Transcribed page contents:
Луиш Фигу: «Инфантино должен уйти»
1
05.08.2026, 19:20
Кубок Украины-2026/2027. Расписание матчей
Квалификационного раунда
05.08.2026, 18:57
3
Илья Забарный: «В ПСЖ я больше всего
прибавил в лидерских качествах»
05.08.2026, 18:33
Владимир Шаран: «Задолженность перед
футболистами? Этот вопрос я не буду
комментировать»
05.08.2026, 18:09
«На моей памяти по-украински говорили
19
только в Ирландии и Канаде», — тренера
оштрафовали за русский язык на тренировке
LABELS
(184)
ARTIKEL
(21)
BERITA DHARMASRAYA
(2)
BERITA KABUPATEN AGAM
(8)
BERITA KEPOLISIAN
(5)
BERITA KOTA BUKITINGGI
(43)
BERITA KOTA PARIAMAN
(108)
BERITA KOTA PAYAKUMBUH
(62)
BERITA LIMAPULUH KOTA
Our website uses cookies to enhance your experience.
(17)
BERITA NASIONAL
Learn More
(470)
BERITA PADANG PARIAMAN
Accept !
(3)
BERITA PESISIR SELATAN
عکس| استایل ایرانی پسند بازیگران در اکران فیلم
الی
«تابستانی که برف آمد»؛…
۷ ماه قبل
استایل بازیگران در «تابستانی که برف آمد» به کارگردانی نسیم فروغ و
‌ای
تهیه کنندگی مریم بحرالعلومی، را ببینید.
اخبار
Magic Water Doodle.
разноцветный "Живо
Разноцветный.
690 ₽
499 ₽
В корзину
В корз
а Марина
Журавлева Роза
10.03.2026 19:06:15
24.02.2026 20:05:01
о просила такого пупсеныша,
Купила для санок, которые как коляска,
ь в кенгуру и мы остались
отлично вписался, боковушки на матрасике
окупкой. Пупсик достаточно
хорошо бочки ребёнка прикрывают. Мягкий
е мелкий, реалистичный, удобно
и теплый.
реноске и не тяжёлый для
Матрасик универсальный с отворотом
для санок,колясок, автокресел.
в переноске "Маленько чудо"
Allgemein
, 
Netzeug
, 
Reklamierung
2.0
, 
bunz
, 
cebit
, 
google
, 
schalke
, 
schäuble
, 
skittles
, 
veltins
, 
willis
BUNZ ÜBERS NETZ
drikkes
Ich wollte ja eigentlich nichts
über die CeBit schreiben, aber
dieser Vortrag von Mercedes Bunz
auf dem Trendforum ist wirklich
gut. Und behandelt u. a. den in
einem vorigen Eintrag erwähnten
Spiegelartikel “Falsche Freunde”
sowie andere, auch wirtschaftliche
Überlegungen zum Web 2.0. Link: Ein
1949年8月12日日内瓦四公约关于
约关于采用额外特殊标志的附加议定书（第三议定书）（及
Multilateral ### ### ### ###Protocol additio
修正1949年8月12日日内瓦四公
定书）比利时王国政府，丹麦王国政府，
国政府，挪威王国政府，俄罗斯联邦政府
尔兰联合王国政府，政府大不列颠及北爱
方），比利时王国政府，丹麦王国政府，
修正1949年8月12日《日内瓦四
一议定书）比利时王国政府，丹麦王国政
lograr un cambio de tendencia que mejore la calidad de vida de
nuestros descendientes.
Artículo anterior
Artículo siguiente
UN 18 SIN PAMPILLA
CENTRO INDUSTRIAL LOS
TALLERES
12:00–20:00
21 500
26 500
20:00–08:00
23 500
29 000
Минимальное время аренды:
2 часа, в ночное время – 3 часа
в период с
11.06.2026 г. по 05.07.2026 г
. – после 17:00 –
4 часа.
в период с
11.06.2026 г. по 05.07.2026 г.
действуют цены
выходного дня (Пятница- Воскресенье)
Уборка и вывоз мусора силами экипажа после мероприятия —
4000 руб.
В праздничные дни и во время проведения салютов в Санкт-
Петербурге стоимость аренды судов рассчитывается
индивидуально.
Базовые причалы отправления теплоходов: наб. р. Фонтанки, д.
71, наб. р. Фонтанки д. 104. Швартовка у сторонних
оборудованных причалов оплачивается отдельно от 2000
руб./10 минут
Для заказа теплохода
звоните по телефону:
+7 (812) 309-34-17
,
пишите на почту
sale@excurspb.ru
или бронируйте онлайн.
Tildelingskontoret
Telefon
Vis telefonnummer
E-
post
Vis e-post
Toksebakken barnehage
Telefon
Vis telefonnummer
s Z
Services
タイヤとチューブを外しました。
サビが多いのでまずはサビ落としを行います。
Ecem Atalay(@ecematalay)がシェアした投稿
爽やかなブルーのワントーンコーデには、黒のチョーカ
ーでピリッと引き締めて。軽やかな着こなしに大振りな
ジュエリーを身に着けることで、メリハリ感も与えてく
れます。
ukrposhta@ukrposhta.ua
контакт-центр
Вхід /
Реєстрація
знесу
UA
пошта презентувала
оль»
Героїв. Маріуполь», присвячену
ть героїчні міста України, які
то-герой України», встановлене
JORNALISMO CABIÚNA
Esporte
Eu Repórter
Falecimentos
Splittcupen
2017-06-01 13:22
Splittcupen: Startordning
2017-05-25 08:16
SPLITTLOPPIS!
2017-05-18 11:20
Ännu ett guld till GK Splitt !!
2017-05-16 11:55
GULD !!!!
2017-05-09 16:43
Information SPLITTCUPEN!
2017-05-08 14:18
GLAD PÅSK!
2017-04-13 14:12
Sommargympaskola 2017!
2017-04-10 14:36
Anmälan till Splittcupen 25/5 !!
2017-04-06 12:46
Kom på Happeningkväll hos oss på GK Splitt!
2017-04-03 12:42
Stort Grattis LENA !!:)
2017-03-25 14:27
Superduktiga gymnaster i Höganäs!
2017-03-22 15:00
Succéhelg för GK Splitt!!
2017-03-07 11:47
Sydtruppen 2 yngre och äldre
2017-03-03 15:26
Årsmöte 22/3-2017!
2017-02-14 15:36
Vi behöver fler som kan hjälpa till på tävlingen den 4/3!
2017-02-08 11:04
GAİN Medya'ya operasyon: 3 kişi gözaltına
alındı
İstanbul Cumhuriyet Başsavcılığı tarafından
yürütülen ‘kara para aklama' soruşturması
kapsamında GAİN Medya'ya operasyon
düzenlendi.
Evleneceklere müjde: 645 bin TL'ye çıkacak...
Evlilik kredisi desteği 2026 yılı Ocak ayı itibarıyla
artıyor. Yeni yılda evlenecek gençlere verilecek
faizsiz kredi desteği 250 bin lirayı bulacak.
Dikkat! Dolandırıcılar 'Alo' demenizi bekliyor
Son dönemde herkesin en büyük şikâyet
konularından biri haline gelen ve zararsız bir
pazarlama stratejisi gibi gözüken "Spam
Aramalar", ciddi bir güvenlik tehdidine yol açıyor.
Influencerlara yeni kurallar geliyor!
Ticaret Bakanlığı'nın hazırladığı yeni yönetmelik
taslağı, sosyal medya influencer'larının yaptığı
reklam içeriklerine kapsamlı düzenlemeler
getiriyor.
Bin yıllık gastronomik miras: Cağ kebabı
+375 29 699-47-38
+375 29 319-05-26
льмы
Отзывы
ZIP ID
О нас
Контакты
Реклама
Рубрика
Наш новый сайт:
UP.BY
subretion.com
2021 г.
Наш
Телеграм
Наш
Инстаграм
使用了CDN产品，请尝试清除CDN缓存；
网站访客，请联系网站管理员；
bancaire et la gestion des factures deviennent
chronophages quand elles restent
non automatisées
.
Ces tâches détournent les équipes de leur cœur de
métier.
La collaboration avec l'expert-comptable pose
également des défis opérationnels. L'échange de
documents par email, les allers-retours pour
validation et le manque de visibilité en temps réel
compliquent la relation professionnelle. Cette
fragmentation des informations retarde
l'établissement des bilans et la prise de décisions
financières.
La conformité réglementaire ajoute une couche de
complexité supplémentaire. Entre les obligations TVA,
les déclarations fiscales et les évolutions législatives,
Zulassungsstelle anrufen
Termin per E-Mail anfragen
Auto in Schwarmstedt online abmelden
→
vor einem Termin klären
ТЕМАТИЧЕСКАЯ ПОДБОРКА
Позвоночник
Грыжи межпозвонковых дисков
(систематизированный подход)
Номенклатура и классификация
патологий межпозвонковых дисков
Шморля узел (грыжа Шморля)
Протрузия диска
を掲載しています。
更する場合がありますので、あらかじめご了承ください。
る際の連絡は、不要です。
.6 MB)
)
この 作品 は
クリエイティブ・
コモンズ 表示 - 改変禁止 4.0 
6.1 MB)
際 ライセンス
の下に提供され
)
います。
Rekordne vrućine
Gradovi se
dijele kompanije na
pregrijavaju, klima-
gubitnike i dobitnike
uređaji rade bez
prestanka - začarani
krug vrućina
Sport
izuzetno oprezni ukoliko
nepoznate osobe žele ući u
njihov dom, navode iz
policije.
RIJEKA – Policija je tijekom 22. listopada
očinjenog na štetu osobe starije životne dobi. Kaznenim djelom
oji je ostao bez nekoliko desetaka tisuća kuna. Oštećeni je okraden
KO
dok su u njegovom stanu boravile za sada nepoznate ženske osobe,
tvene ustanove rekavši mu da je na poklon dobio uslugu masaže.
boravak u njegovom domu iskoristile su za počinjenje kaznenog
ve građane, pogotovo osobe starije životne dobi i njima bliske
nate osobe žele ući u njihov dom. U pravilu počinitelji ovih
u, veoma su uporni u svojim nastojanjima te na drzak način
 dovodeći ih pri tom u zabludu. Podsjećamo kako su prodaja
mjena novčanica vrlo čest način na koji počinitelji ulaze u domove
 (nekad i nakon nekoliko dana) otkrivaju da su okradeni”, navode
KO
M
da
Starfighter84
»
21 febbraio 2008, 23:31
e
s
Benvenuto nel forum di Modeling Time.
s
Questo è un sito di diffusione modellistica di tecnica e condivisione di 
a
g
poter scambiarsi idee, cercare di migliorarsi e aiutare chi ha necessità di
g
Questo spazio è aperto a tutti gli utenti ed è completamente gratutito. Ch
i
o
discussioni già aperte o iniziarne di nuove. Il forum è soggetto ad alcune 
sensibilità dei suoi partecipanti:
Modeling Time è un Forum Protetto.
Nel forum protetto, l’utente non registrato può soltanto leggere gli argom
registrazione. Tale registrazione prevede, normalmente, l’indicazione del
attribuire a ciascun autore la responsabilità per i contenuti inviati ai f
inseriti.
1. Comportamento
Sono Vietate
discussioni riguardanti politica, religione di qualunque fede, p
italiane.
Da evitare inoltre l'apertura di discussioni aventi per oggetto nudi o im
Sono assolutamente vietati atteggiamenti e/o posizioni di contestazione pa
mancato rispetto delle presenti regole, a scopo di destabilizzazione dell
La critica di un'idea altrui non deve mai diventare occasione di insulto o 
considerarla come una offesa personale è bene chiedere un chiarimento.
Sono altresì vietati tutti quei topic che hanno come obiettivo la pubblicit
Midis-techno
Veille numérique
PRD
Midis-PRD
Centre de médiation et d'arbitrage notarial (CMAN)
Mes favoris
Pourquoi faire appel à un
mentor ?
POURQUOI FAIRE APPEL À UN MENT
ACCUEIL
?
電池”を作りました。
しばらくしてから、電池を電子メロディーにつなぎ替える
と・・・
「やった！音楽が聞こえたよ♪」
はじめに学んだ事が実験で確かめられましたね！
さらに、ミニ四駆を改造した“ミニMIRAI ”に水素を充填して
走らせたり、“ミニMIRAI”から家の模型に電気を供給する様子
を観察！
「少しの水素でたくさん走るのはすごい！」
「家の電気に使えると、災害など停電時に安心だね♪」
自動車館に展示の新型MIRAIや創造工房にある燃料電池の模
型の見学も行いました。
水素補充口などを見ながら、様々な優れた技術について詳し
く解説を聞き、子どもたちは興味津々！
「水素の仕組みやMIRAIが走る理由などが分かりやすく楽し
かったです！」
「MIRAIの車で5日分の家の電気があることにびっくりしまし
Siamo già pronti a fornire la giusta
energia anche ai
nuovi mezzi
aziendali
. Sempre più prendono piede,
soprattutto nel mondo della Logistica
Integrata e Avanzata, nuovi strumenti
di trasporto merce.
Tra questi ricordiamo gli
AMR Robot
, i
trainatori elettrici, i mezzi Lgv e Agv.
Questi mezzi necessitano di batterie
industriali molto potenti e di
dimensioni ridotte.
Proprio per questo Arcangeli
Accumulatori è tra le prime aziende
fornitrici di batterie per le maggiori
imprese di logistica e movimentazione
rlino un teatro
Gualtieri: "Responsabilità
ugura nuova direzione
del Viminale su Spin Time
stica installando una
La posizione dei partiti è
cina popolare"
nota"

◆ **WORK TO BE COMPLETED**
Your reply is to repeat, unchanged, the lines above running from the one with "BERITA KOTA PARIAMAN" up to and including the one with "Artículo anterior".

◆ **SOLUTION FOR THIS EXERCISE**
BERITA KOTA PARIAMAN
(108)
BERITA KOTA PAYAKUMBUH
(62)
BERITA LIMAPULUH KOTA
Our website uses cookies to enhance your experience.
(17)
BERITA NASIONAL
Learn More
(470)
BERITA PADANG PARIAMAN
Accept !
(3)
BERITA PESISIR SELATAN
عکس| استایل ایرانی پسند بازیگران در اکران فیلم
الی
«تابستانی که برف آمد»؛…
۷ ماه قبل
استایل بازیگران در «تابستانی که برف آمد» به کارگردانی نسیم فروغ و
‌ای
تهیه کنندگی مریم بحرالعلومی، را ببینید.
اخبار
Magic Water Doodle.
разноцветный "Живо
Разноцветный.
690 ₽
499 ₽
В корзину
В корз
а Марина
Журавлева Роза
10.03.2026 19:06:15
24.02.2026 20:05:01
о просила такого пупсеныша,
Купила для санок, которые как коляска,
ь в кенгуру и мы остались
отлично вписался, боковушки на матрасике
окупкой. Пупсик достаточно
хорошо бочки ребёнка прикрывают. Мягкий
е мелкий, реалистичный, удобно
и теплый.
реноске и не тяжёлый для
Матрасик универсальный с отворотом
для санок,колясок, автокресел.
в переноске "Маленько чудо"
Allgemein
, 
Netzeug
, 
Reklamierung
2.0
, 
bunz
, 
cebit
, 
google
, 
schalke
, 
schäuble
, 
skittles
, 
veltins
, 
willis
BUNZ ÜBERS NETZ
drikkes
Ich wollte ja eigentlich nichts
über die CeBit schreiben, aber
dieser Vortrag von Mercedes Bunz
auf dem Trendforum ist wirklich
gut. Und behandelt u. a. den in
einem vorigen Eintrag erwähnten
Spiegelartikel “Falsche Freunde”
sowie andere, auch wirtschaftliche
Überlegungen zum Web 2.0. Link: Ein
1949年8月12日日内瓦四公约关于
约关于采用额外特殊标志的附加议定书（第三议定书）（及
Multilateral ### ### ### ###Protocol additio
修正1949年8月12日日内瓦四公
定书）比利时王国政府，丹麦王国政府，
国政府，挪威王国政府，俄罗斯联邦政府
尔兰联合王国政府，政府大不列颠及北爱
方），比利时王国政府，丹麦王国政府，
修正1949年8月12日《日内瓦四
一议定书）比利时王国政府，丹麦王国政
lograr un cambio de tendencia que mejore la calidad de vida de
nuestros descendientes.
Artículo anterior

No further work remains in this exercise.